▶ _Task item_
When a line in the listing contains the string "down", pick it out and copy it.

▶ _Recorded data_

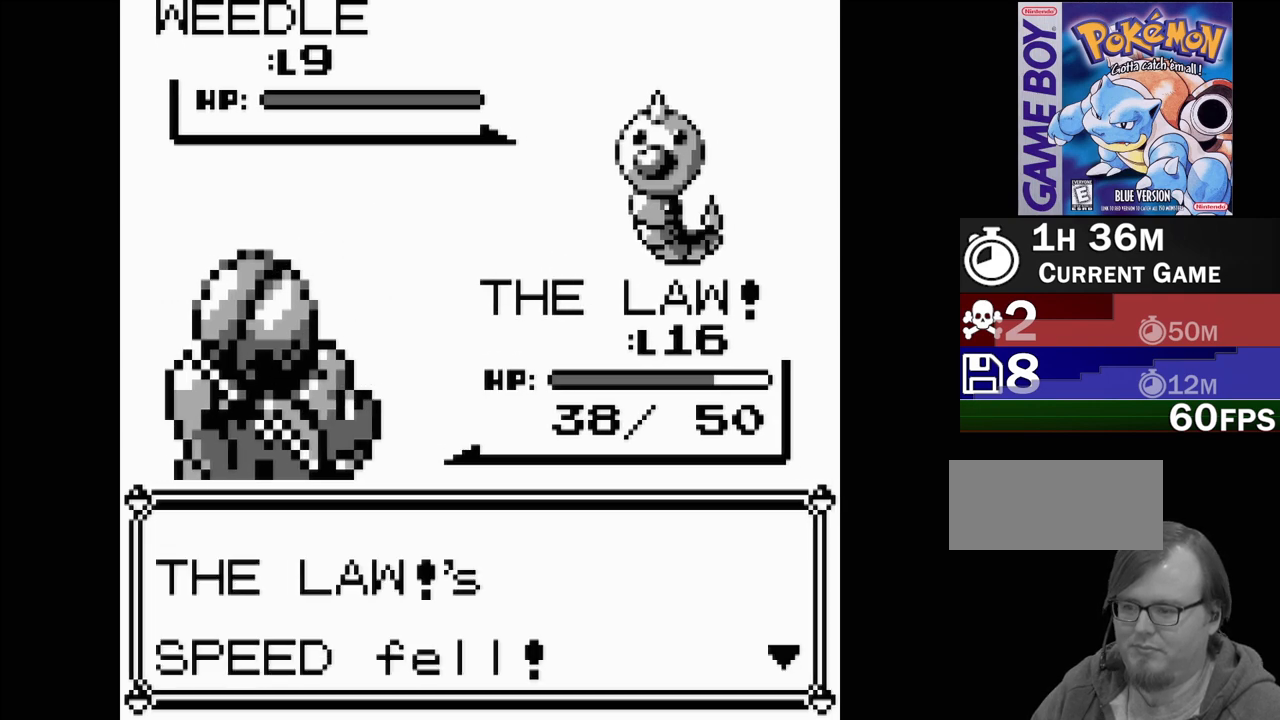
{"buttons": ["A"], "events": [[50, "A", "up"], [433, "A", "down"]]}
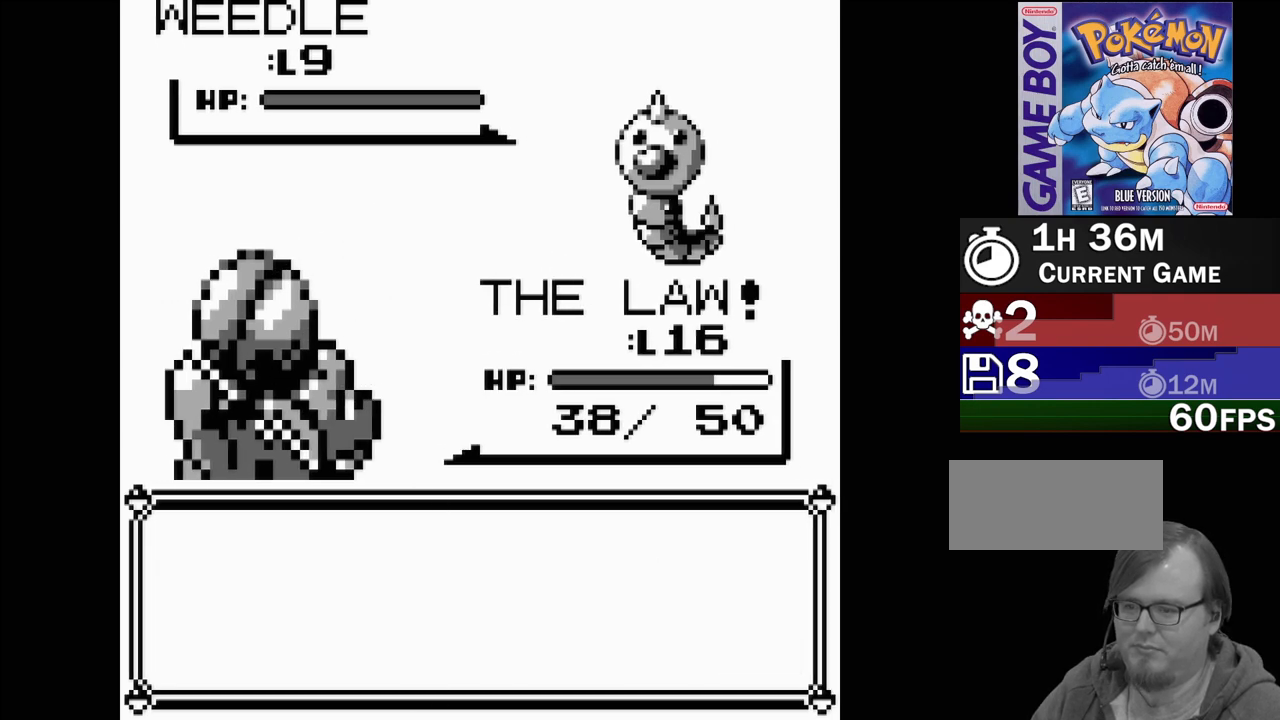
{"buttons": ["A"], "events": [[67, "A", "up"], [433, "A", "down"]]}
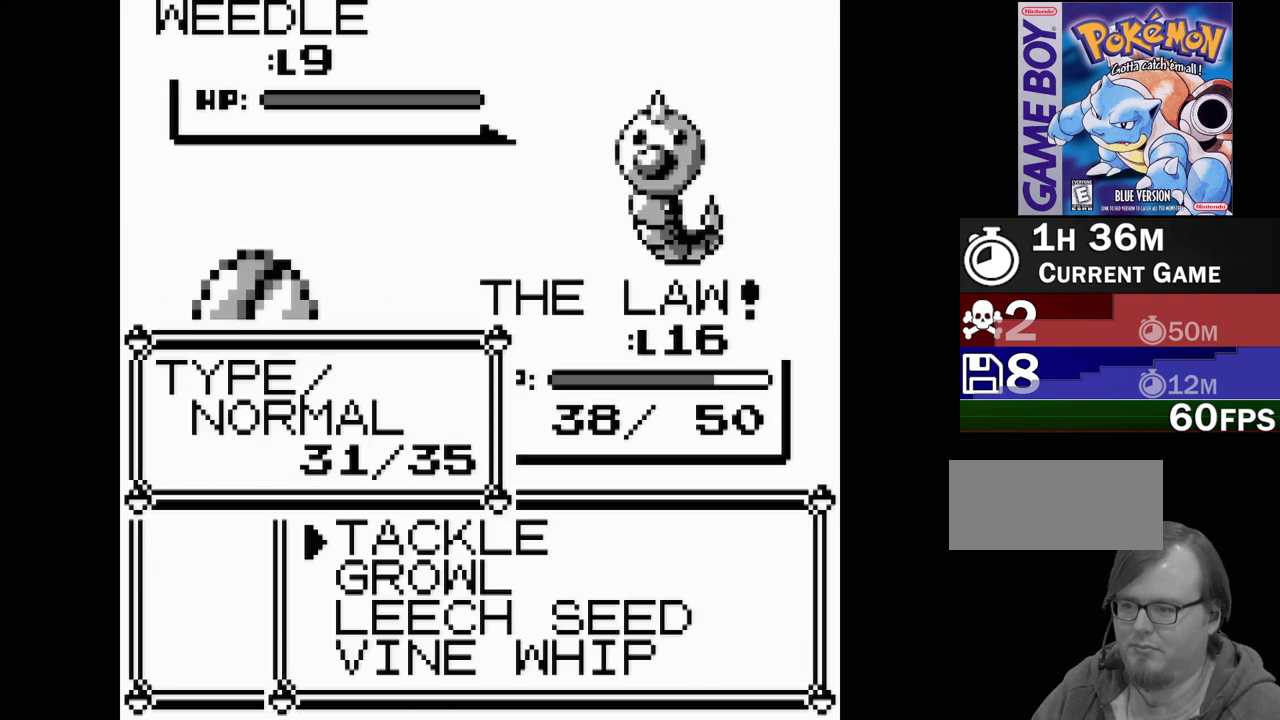
{"buttons": [], "events": [[83, "A", "up"]]}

▶ _Response area_
{"buttons": ["A"], "events": [[50, "A", "up"], [433, "A", "down"]]}
{"buttons": ["A"], "events": [[67, "A", "up"], [433, "A", "down"]]}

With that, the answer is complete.